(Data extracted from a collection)

^^^^^^^^^^^^^^^^

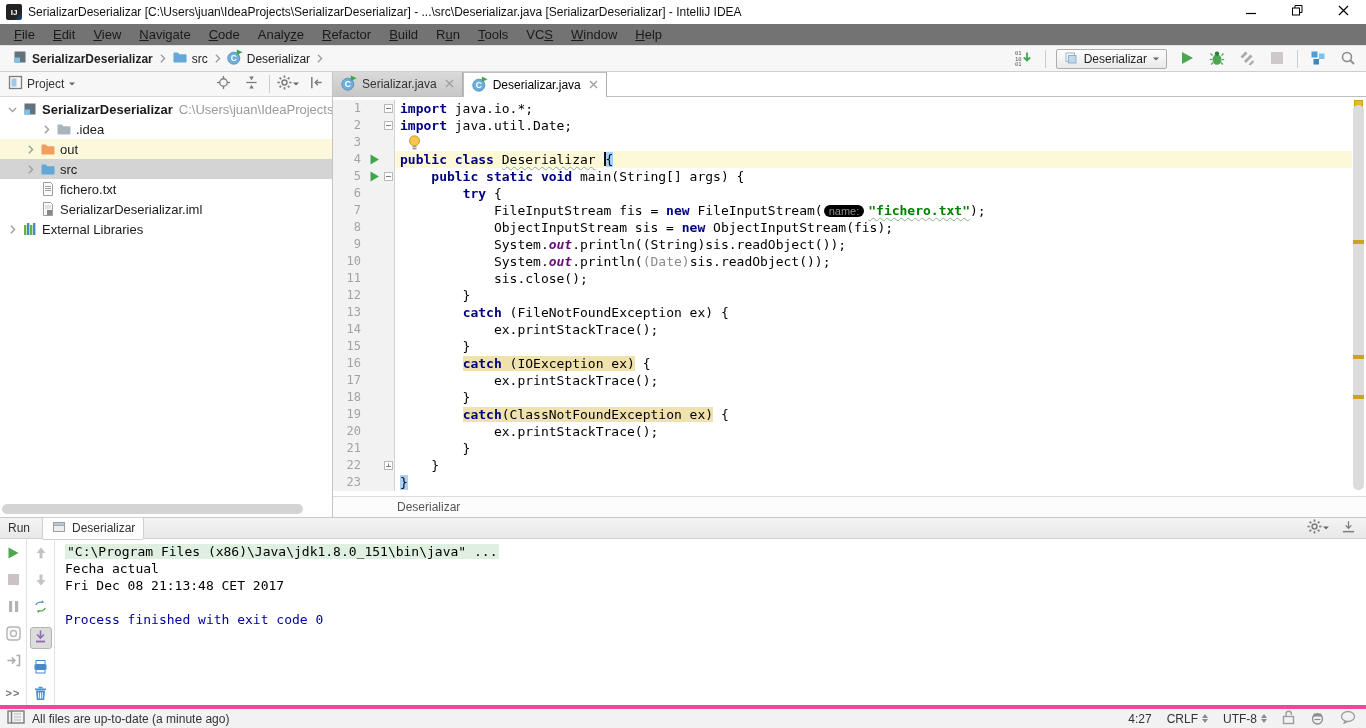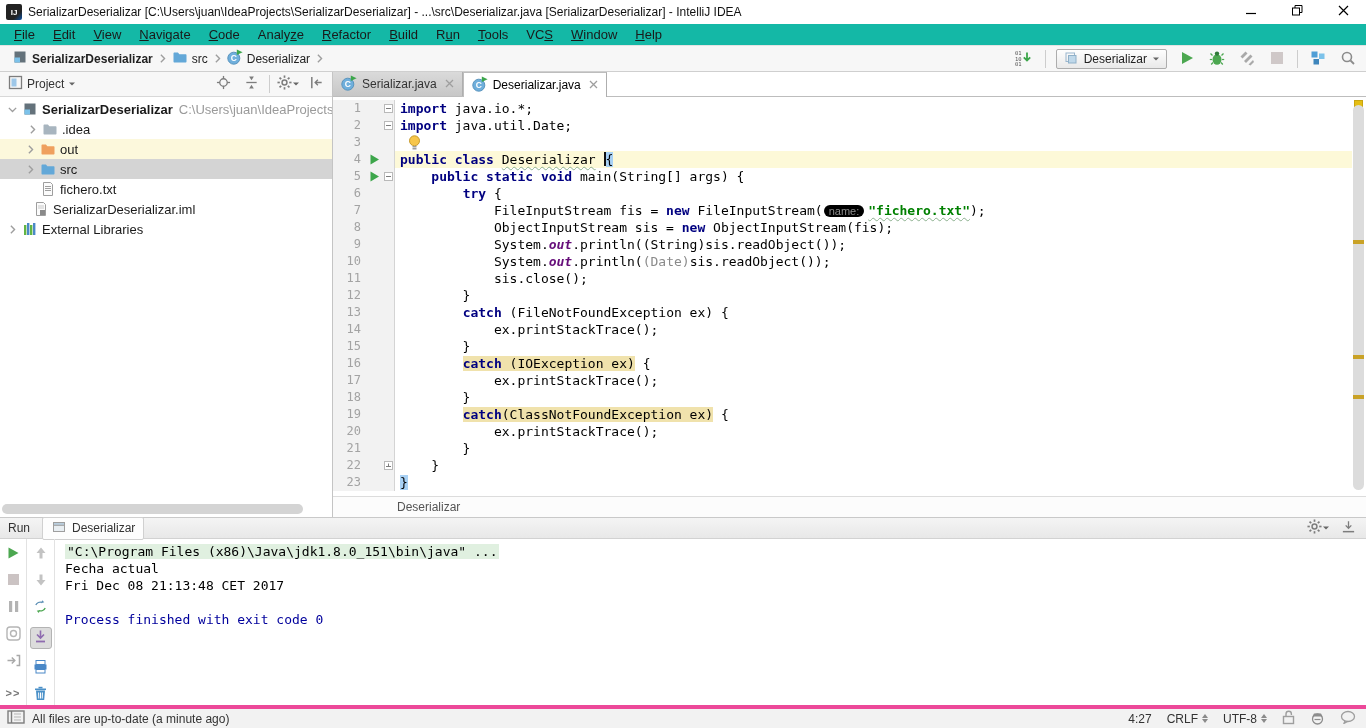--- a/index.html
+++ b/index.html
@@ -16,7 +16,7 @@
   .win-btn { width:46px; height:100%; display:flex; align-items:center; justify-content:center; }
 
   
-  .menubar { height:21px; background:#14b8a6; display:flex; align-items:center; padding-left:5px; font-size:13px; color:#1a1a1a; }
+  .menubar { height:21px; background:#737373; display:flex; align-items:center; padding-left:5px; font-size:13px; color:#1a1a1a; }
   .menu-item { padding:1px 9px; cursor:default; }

^^^^^^^^^^^^^^^^

What to produce
Say how many lines above include "align". The number alone is the answer.

The completed task
3